#### YOUR INSTRUCTIONS:
Copy out every row below with "image" swapped for "picture" and nothing else altered. Leave the pictures out of your copy.

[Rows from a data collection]

—————

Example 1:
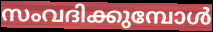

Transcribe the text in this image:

സംവദിക്കുമ്പോൾ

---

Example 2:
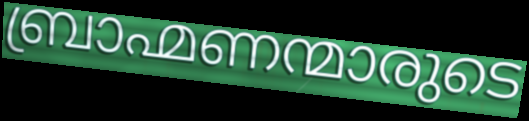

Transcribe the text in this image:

ബ്രാഹ്മണന്മാരുടെ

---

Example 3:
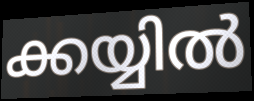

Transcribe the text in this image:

ക്കയ്യിൽ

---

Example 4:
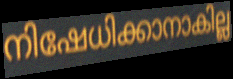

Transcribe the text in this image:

നിഷേധിക്കാനാകില്ല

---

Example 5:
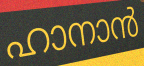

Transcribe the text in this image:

ഹാനാൻ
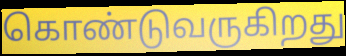
கொண்டுவருகிறது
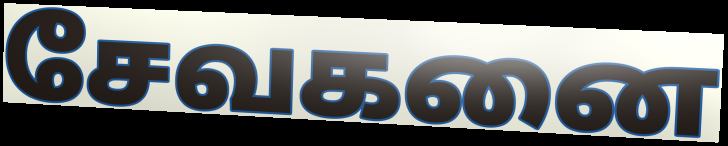
சேவகனை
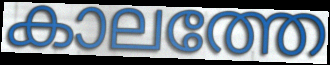
കാലത്തേ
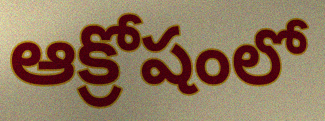
ఆక్రోషంలో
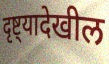
दृष्ट्यादेखील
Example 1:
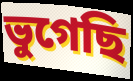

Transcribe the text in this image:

ভুগেছি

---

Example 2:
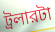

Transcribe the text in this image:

ট্রলারটা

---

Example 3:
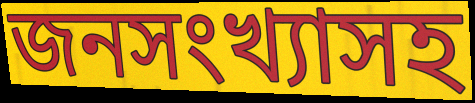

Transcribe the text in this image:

জনসংখ্যাসহ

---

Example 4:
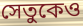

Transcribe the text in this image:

সেতুকেও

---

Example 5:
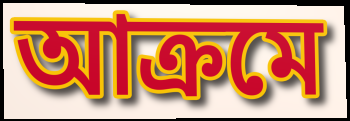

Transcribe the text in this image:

আক্রমে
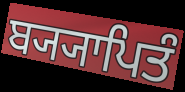
ਬ੍ਯ੍ਯਾਪਿਤੰ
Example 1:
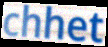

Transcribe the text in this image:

chhet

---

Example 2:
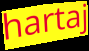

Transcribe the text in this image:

hartaj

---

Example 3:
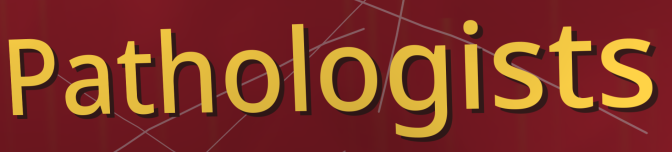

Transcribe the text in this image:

—————

#### FULL RESPONSE:
Example 1:

Transcribe the text in this picture:

സംവദിക്കുമ്പോൾ

---

Example 2:

Transcribe the text in this picture:

ബ്രാഹ്മണന്മാരുടെ

---

Example 3:

Transcribe the text in this picture:

ക്കയ്യിൽ

---

Example 4:

Transcribe the text in this picture:

നിഷേധിക്കാനാകില്ല

---

Example 5:

Transcribe the text in this picture:

ഹാനാൻ
கொண்டுவருகிறது
சேவகனை
കാലത്തേ
ఆక్రోషంలో
दृष्ट्यादेखील
Example 1:

Transcribe the text in this picture:

ভুগেছি

---

Example 2:

Transcribe the text in this picture:

ট্রলারটা

---

Example 3:

Transcribe the text in this picture:

জনসংখ্যাসহ

---

Example 4:

Transcribe the text in this picture:

সেতুকেও

---

Example 5:

Transcribe the text in this picture:

আক্রমে
ਬ੍ਯ੍ਯਾਪਿਤੰ
Example 1:

Transcribe the text in this picture:

chhet

---

Example 2:

Transcribe the text in this picture:

hartaj

---

Example 3:

Transcribe the text in this picture:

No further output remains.